PolterGoose · 16/04/2015 21:19

This reply has been deleted

Message withdrawn at poster's request.

Allofaflumble · 16/04/2015 23:30

Ineed how lucky your daughter is to have such a lovely, caring Mum.

Crohn Hug from me. It probably is hormonal in addition to the AS. Don't be too hard on yourself. I don't meltdown so much as shutdown when I just want to be totally alone and there is an absence of feeling anything.

Allofaflumble · 16/04/2015 23:31

PS. When I am I'll, especially in pain, I will cry like a baby. I have a very low pain threshold.

Allofaflumble · 16/04/2015 23:33

ill

CrohnicallyInflexible · 17/04/2015 06:27

Thanks guys. I went to bed pretty early last night, not long after posting, and thankfully both DD and I slept through. Still fuzzy headed today, but I should feel better soon!

EauRouge · 17/04/2015 07:37

Crohn, hope you're feeling better today. There have been studies that have shown PMS is more prevalent/worse in women with ASC. I have a phone app that keeps track so I can prepare myself for the worst. I was on my period last week when I had my meltdown and I think that contributed to it.

I have a seriously low pain threshold too. I wonder if that's why I found giving birth so traumatic. I was treated for PTSD after DD2- it was a straightforward homebirth, the only really traumatic bit was that one of the MWs assaulted me and the other was a total bastard.

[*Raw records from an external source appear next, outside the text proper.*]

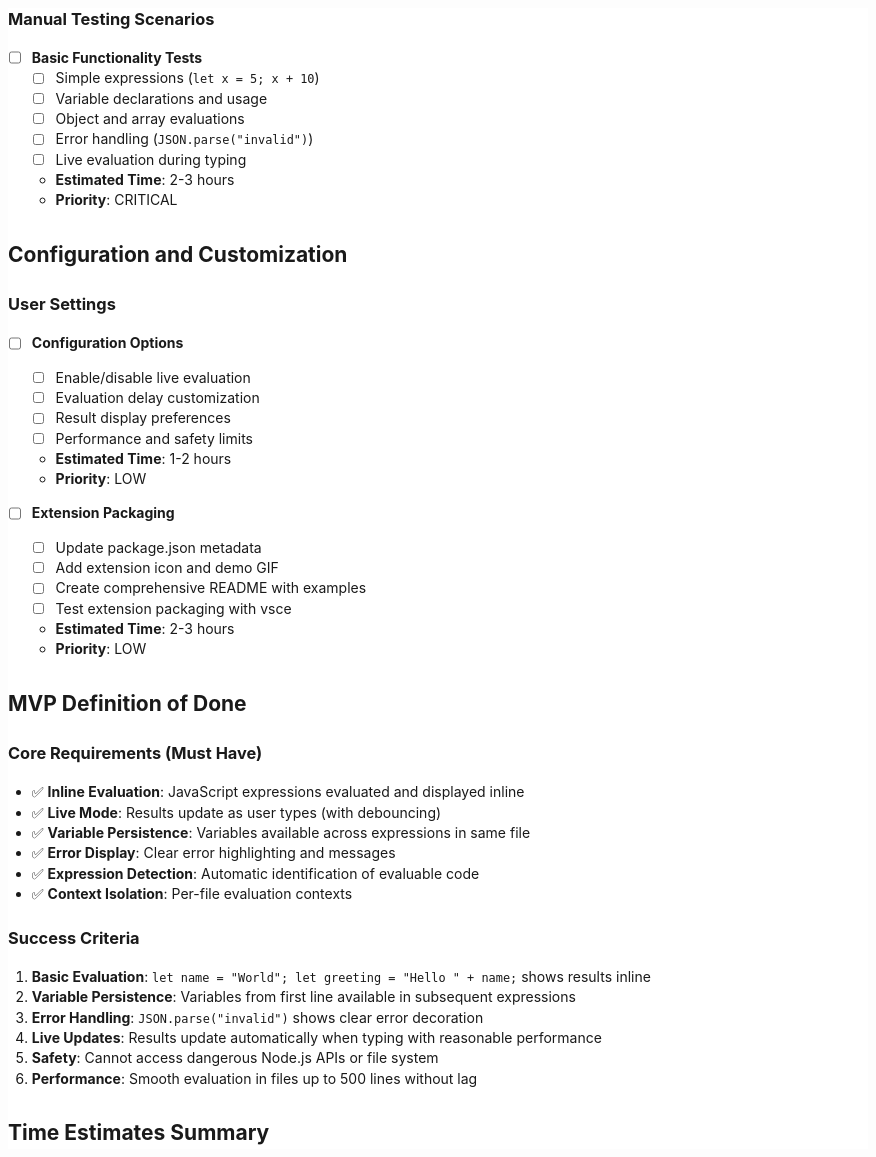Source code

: ### Manual Testing Scenarios
- [ ] **Basic Functionality Tests**
  - [ ] Simple expressions (`let x = 5; x + 10`)
  - [ ] Variable declarations and usage
  - [ ] Object and array evaluations
  - [ ] Error handling (`JSON.parse("invalid")`)
  - [ ] Live evaluation during typing
  - **Estimated Time**: 2-3 hours
  - **Priority**: CRITICAL

## Configuration and Customization

### User Settings
- [ ] **Configuration Options**
  - [ ] Enable/disable live evaluation
  - [ ] Evaluation delay customization
  - [ ] Result display preferences
  - [ ] Performance and safety limits
  - **Estimated Time**: 1-2 hours
  - **Priority**: LOW

- [ ] **Extension Packaging**
  - [ ] Update package.json metadata
  - [ ] Add extension icon and demo GIF
  - [ ] Create comprehensive README with examples
  - [ ] Test extension packaging with vsce
  - **Estimated Time**: 2-3 hours
  - **Priority**: LOW

## MVP Definition of Done

### Core Requirements (Must Have)
- ✅ **Inline Evaluation**: JavaScript expressions evaluated and displayed inline
- ✅ **Live Mode**: Results update as user types (with debouncing)
- ✅ **Variable Persistence**: Variables available across expressions in same file
- ✅ **Error Display**: Clear error highlighting and messages
- ✅ **Expression Detection**: Automatic identification of evaluable code
- ✅ **Context Isolation**: Per-file evaluation contexts

### Success Criteria
1. **Basic Evaluation**: `let name = "World"; let greeting = "Hello " + name;` shows results inline
2. **Variable Persistence**: Variables from first line available in subsequent expressions
3. **Error Handling**: `JSON.parse("invalid")` shows clear error decoration
4. **Live Updates**: Results update automatically when typing with reasonable performance
5. **Safety**: Cannot access dangerous Node.js APIs or file system
6. **Performance**: Smooth evaluation in files up to 500 lines without lag

## Time Estimates Summary
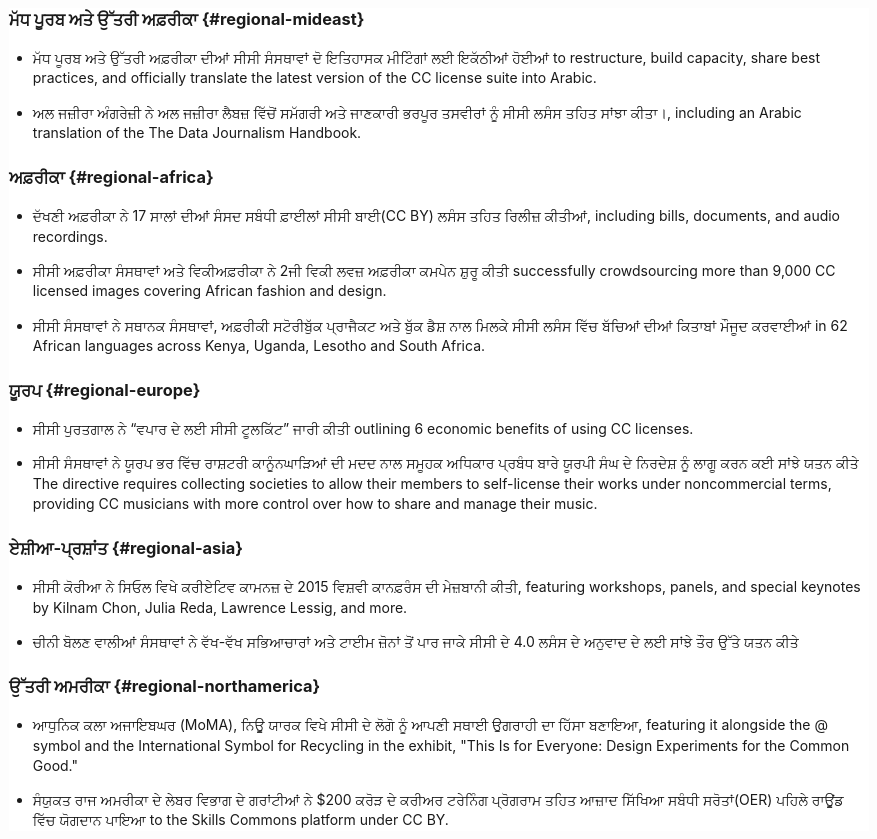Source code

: 
<div id="regional-highlights">

### ਮੱਧ ਪੂਰਬ ਅਤੇ ਉੱਤਰੀ ਅਫ਼ਰੀਕਾ {#regional-mideast}

* ਮੱਧ ਪੂਰਬ ਅਤੇ ਉੱਤਰੀ ਅਫ਼ਰੀਕਾ ਦੀਆਂ ਸੀਸੀ ਸੰਸਥਾਵਾਂ ਦੋ ਇਤਿਹਾਸਕ ਮੀਟਿੰਗਾਂ ਲਈ ਇਕੱਠੀਆਂ ਹੋਈਆਂ to restructure, build capacity, share best
practices, and officially translate the latest version of the CC
license suite into Arabic.

* ਅਲ ਜਜ਼ੀਰਾ ਅੰਗਰੇਜ਼ੀ ਨੇ ਅਲ ਜਜ਼ੀਰਾ ਲੈਬਜ਼ ਵਿੱਚੋਂ ਸਮੱਗਰੀ ਅਤੇ ਜਾਣਕਾਰੀ ਭਰਪੂਰ ਤਸਵੀਰਾਂ ਨੂੰ ਸੀਸੀ ਲਸੰਸ ਤਹਿਤ ਸਾਂਝਾ ਕੀਤਾ।, including an Arabic translation of
the The Data Journalism Handbook.

### ਅਫ਼ਰੀਕਾ  {#regional-africa}

* ਦੱਖਣੀ ਅਫ਼ਰੀਕਾ ਨੇ 17 ਸਾਲਾਂ ਦੀਆਂ ਸੰਸਦ ਸਬੰਧੀ ਫ਼ਾਈਲਾਂ ਸੀਸੀ ਬਾਈ(CC BY) ਲਸੰਸ ਤਹਿਤ ਰਿਲੀਜ਼ ਕੀਤੀਆਂ, including bills, documents, and audio recordings.

* ਸੀਸੀ ਅਫ਼ਰੀਕਾ ਸੰਸਥਾਵਾਂ ਅਤੇ ਵਿਕੀਅਫ਼ਰੀਕਾ ਨੇ 2ਜੀ ਵਿਕੀ ਲਵਜ਼ ਅਫ਼ਰੀਕਾ ਕਮਪੇਨ ਸ਼ੁਰੂ ਕੀਤੀ successfully crowdsourcing more than 9,000 CC
licensed images covering African fashion and design.

* ਸੀਸੀ ਸੰਸਥਾਵਾਂ ਨੇ ਸਥਾਨਕ ਸੰਸਥਾਵਾਂ, ਅਫ਼ਰੀਕੀ ਸਟੋਰੀਬੁੱਕ ਪ੍ਰਾਜੈਕਟ ਅਤੇ ਬੁੱਕ ਡੈਸ਼ ਨਾਲ ਮਿਲਕੇ ਸੀਸੀ ਲਸੰਸ ਵਿੱਚ ਬੱਚਿਆਂ ਦੀਆਂ ਕਿਤਾਬਾਂ ਮੌਜੂਦ ਕਰਵਾਈਆਂ in 62 African languages across Kenya, Uganda, Lesotho and South Africa.

### ਯੂਰਪ {#regional-europe}

* ਸੀਸੀ ਪੁਰਤਗਾਲ ਨੇ “ਵਪਾਰ ਦੇ ਲਈ ਸੀਸੀ ਟੂਲਕਿੱਟ” ਜਾਰੀ ਕੀਤੀ outlining 6
economic benefits of using CC licenses.

* ਸੀਸੀ ਸੰਸਥਾਵਾਂ ਨੇ ਯੂਰਪ ਭਰ ਵਿੱਚ ਰਾਸ਼ਟਰੀ ਕਾਨੂੰਨਘਾੜਿਆਂ ਦੀ ਮਦਦ ਨਾਲ ਸਮੂਹਕ ਅਧਿਕਾਰ ਪ੍ਰਬੰਧ ਬਾਰੇ ਯੂਰਪੀ ਸੰਘ ਦੇ ਨਿਰਦੇਸ਼ ਨੂੰ ਲਾਗੂ ਕਰਨ ਕਈ ਸਾਂਝੇ ਯਤਨ ਕੀਤੇ The directive requires collecting societies to allow their
members to self-license their works under noncommercial terms,
providing CC musicians with more control over how to share and manage
their music.

### ਏਸ਼ੀਆ-ਪ੍ਰਸ਼ਾਂਤ {#regional-asia}

* ਸੀਸੀ ਕੋਰੀਆ ਨੇ ਸਿਓਲ ਵਿਖੇ ਕਰੀਏਟਿਵ ਕਾਮਨਜ਼ ਦੇ 2015 ਵਿਸ਼ਵੀ ਕਾਨਫ਼ਰੰਸ ਦੀ ਮੇਜ਼ਬਾਨੀ ਕੀਤੀ,
featuring workshops, panels, and special keynotes by Kilnam Chon, Julia
Reda, Lawrence Lessig, and more.

* ਚੀਨੀ ਬੋਲਣ ਵਾਲੀਆਂ ਸੰਸਥਾਵਾਂ ਨੇ ਵੱਖ-ਵੱਖ ਸਭਿਆਚਾਰਾਂ ਅਤੇ ਟਾਈਮ ਜ਼ੋਨਾਂ ਤੋਂ ਪਾਰ ਜਾਕੇ ਸੀਸੀ ਦੇ 4.0 ਲਸੰਸ ਦੇ ਅਨੁਵਾਦ ਦੇ ਲਈ ਸਾਂਝੇ ਤੌਰ ਉੱਤੇ ਯਤਨ ਕੀਤੇ

### ਉੱਤਰੀ ਅਮਰੀਕਾ {#regional-northamerica}

* ਆਧੁਨਿਕ ਕਲਾ ਅਜਾਇਬਘਰ (MoMA), ਨਿਊ ਯਾਰਕ ਵਿਖੇ ਸੀਸੀ ਦੇ ਲੋਗੋ ਨੂੰ ਆਪਣੀ ਸਥਾਈ ਉਗਰਾਹੀ ਦਾ ਹਿੱਸਾ ਬਣਾਇਆ, featuring it alongside the @ symbol
and the International Symbol for Recycling in the exhibit, "This Is for
Everyone: Design Experiments for the Common Good."

* ਸੰਯੁਕਤ ਰਾਜ ਅਮਰੀਕਾ ਦੇ ਲੇਬਰ ਵਿਭਾਗ ਦੇ ਗਰਾਂਟੀਆਂ ਨੇ $200 ਕਰੋੜ ਦੇ ਕਰੀਅਰ ਟਰੇਨਿੰਗ ਪ੍ਰੋਗਰਾਮ ਤਹਿਤ ਆਜ਼ਾਦ ਸਿੱਖਿਆ ਸਬੰਧੀ ਸਰੋਤਾਂ(OER) ਪਹਿਲੇ ਰਾਊਂਡ ਵਿੱਚ ਯੋਗਦਾਨ ਪਾਇਆ to the Skills Commons
platform under CC BY.
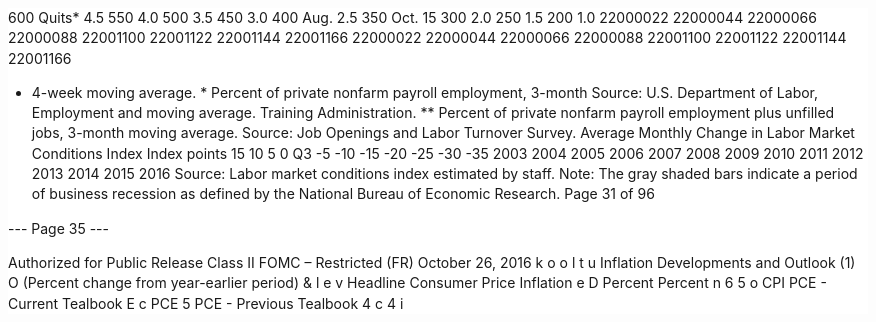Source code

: 600 Quits* 4.5
550
4.0
500
3.5
450
3.0
400 Aug.
2.5
350
Oct. 15
300 2.0
250 1.5
200 1.0
22000022 22000044 22000066 22000088 22001100 22001122 22001144 22001166 22000022 22000044 22000066 22000088 22001100 22001122 22001144 22001166
* 4-week moving average. * Percent of private nonfarm payroll employment, 3-month
Source: U.S. Department of Labor, Employment and moving average.
Training Administration. ** Percent of private nonfarm payroll employment plus
unfilled jobs, 3-month moving average.
Source: Job Openings and Labor Turnover Survey.
Average Monthly Change in Labor Market Conditions Index
Index points
15
10
5
0
Q3 -5
-10
-15
-20
-25
-30
-35
2003 2004 2005 2006 2007 2008 2009 2010 2011 2012 2013 2014 2015 2016
Source: Labor market conditions index estimated by staff.
Note: The gray shaded bars indicate a period of business recession as defined by the National Bureau of Economic Research.
Page 31 of 96

--- Page 35 ---

Authorized for Public Release
Class II FOMC – Restricted (FR) October 26, 2016
k
o
o
l
t
u Inflation Developments and Outlook (1)
O
(Percent change from year-earlier period)
&
l
e
v Headline Consumer Price Inflation
e
D
Percent Percent
n 6 5
o CPI PCE - Current Tealbook
E c PCE 5 PCE - Previous Tealbook 4
c 4
i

I saw my counsellor the other day and she told me that I have to spend more time at home doing less. It's hard because I'm HEing the DDs, I feel like I need to be taking them on trips all the time or at least out to meet their friends. DD1 especially wants to go out a lot, but I wonder if that is making her more stressed. She's started punching herself in the head when she has a meltdown :( I worry about her so much, she is like me in miniature.

OP posts:
BuffyEpistemiwhatsit · 17/04/2015 07:42

This reply has been deleted

Message withdrawn at poster's request.